STORY AND PHOTOS BY VPOPR
Nerves of steel, childcare, military precision organisation and coffee – lots and lots of coffee – are just some of the aids I use to study with three children under the age of four.
There have been skirmishes, illnesses, hospital visits and sleepless nights that have threatened to undo all my long hours slumped over a hot Mac and Google Scholar. What kept me going was the need to catch up with a world that had moved on while I had been mothering and working part time for pre social media era employers.
Amidst it all I have two, going on three, diplomas to show for the past two years. I’m most proud of my Student of the Year Award that I dedicated to my parents for picking up the children when classes went on into the night. That and breastfeeding my youngest son until six months ago with the help of a very understanding Student Association, who let me use their boardroom every break between classes so that I could keep expressing milk and using their freezer to keep it in.
Parenting with a hangover is impossible and being a single mother I haven’t had to deal with lousy lovers or horrid bosses that may take up a lot of energy and brain space for regular students. But my responsibilities are different, and margins of error narrower.

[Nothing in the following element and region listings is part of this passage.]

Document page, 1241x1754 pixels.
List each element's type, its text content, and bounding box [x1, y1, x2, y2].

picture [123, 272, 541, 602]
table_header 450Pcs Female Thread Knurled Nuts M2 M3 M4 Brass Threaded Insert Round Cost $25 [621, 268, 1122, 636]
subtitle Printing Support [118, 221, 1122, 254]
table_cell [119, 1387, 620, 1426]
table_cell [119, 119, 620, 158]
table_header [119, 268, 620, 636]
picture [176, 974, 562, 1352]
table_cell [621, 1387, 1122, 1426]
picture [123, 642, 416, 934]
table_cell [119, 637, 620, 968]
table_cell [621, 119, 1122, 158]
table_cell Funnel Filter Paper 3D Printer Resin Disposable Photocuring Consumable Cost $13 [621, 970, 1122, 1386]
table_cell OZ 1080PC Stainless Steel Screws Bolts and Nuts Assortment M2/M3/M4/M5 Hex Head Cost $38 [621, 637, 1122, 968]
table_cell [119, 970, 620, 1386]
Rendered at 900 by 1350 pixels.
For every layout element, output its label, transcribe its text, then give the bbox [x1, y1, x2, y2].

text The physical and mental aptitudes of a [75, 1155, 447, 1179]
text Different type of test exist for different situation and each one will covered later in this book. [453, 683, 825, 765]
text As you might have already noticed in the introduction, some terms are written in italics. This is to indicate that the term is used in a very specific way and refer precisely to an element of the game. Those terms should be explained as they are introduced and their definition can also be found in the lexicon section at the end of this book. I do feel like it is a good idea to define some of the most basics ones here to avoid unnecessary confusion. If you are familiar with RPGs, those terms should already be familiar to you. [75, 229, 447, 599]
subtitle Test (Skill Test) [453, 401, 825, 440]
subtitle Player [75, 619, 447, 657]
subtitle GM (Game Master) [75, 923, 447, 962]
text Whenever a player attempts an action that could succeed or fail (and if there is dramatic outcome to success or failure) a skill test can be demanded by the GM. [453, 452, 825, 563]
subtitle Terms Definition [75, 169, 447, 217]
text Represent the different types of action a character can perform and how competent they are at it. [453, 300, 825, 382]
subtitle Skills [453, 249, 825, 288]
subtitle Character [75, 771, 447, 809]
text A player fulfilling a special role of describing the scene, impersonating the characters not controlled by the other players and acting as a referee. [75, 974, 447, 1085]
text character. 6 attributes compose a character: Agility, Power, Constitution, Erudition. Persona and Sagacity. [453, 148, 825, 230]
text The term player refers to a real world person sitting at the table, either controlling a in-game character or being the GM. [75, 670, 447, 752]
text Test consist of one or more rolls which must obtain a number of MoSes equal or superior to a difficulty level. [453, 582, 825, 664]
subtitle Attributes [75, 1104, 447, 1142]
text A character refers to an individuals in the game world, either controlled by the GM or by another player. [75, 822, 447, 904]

One of the ways in which I found time to study was being strict with my time. After watching the news I turn off the TV and give myself 10 minutes for social media updates before hitting the books.
Because studying, writing or sometimes even thinking can be impossible against the din of family life I learnt that rather than be frustrated I wait until everyone is in bed before I begin to work. I became quite a proficient one-handed typist when my youngest wouldn’t sleep anywhere else but in my lap, and I used my diary to map out group work meet-ups.
Another essential item in my tool kit is a Gantt chart to break every assignment alongside the percentage of the grade they’re worth to work out how to best use my time.
That sure that I start working on projects when they’re important not urgent so that when things do hit the fan, as they potentially will, that I still have time to deliver them.